People often ask me for advice about reverse mortgages. They hear that with a reverse mortgage the bank pays you instead of your paying the bank, and that sounds good to them. Here is the advice I give them: if you want your children or other loved ones to inherit your home, do not get a reverse mortgage. If you don’t mind having your home go to the bank rather than to your children when you die, then it might be ok to get a reverse mortgage.
The name “reverse mortgage” is not accurate. A more accurate name would be “anaconda mortgage,” because like the anaconda snake, a reverse mortgage will usually swallow up your home, so that it cannot be left to your children as an inheritance.
A reverse mortgage requires that all the owners of the home be at least 62 years old. You can choose to receive a lump sum loan, a loan that comes to you in monthly installments, a line of credit, or a combination of the three. The bank does not “pay” you. You are borrowing money, the same as with any other mortgage. The difference is that you do not have to make any payments to the bank until you are no longer living in the home. The bank charges large fees when you first get the reverse mortgage, and charges you interest and fees every month. Since you are not making payments, the bank is earning compound interest. The interest and fees you are not paying are added to your loan every month, the interest amount increases every month, and you owe the bank more and more every month. It is amazing how quickly the balance owing grows to a large amount.
If you die or move out of your home, the entire loan balance must be paid. If a husband and wife have a reverse mortgage together, when both of them die or move out of the house, the entire balance must be paid. Many times, the loan balance is so large that the children cannot afford to pay it off. The bank then forecloses on the mortgage. Often, the bank ends up owning the home. The bank can then sell the home at a profit, and keep all the profit, in addition to the interest and fees that were charged. The children get nothing.
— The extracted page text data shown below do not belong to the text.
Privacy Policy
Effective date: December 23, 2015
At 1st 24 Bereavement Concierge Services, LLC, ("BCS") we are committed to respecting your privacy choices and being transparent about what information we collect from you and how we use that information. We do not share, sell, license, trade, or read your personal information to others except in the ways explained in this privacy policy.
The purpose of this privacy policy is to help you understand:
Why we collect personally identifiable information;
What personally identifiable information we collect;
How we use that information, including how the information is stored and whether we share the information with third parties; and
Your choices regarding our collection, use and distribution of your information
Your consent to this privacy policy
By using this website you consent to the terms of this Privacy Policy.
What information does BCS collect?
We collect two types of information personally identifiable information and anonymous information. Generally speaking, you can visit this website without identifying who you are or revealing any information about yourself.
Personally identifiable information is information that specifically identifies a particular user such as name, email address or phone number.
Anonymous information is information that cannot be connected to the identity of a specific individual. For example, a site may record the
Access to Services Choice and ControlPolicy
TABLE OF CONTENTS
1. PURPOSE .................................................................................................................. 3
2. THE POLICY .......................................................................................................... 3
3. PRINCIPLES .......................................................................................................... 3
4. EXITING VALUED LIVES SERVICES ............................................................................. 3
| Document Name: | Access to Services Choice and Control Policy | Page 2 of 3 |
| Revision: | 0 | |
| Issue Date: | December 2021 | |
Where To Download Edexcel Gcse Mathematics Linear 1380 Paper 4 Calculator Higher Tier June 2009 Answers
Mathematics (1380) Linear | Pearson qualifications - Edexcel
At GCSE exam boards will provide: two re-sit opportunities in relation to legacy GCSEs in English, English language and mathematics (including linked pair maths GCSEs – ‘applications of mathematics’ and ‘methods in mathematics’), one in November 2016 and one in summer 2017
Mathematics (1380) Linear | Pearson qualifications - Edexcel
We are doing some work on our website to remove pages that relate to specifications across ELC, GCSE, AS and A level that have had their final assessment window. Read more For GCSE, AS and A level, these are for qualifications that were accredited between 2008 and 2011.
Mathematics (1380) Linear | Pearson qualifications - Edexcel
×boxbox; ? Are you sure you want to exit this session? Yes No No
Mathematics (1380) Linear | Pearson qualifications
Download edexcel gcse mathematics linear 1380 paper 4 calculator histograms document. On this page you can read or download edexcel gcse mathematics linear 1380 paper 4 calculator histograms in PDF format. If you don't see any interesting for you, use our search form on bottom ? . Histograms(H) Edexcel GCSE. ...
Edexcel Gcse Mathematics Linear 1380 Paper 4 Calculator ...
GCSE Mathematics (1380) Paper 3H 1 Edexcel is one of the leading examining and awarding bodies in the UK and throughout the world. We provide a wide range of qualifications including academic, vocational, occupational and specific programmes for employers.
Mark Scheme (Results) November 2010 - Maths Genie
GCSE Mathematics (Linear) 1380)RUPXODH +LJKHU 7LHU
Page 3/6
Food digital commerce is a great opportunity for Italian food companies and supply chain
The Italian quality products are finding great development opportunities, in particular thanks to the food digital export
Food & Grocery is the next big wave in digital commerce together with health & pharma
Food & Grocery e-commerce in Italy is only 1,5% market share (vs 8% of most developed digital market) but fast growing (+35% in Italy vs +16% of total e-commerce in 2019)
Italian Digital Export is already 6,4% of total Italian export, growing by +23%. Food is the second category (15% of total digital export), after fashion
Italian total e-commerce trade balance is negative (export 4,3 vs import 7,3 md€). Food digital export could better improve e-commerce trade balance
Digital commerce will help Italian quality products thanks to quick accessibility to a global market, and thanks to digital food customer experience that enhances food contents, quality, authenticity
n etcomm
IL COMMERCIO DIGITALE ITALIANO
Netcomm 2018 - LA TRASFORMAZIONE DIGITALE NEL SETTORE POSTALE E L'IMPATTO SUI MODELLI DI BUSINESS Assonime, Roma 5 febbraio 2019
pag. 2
Also, a reverse mortgage makes it impossible to protect your home from nursing home costs. One of the best ways to protect your home from nursing home costs is to transfer it to an irrevocable trust for your children, and to keep a life estate in the property. A reverse mortgage does not allow you to use this asset protection technique. Also, with a reverse mortgage, if you have to go into a nursing home, the bank will demand that you pay the entire balance of the loan. Since you will probably not be able to pay off the reverse mortgage, you either have to sell the home, or the bank will foreclose. When your home is sold, the reverse mortgage could eat up all of the money from the sale. If it doesn’t, then the bank will take everything that is owed them, and you will end up with some cash. That cash will disqualify your from Medicaid (unlike a life estate in the home, which would have been an exempt asset).
If you absolutely need more income to survive, before getting a reverse mortgage, see if your children or other loved ones would be willing to buy a remainder interest in your home, with your keeping the right to live in the home. You could charge a low interest rate, much lower than the bank would, and have your children pay a monthly amount, without any down payment. If they could afford to do that, you could have your increased income, and they could end up with the home at a low cost.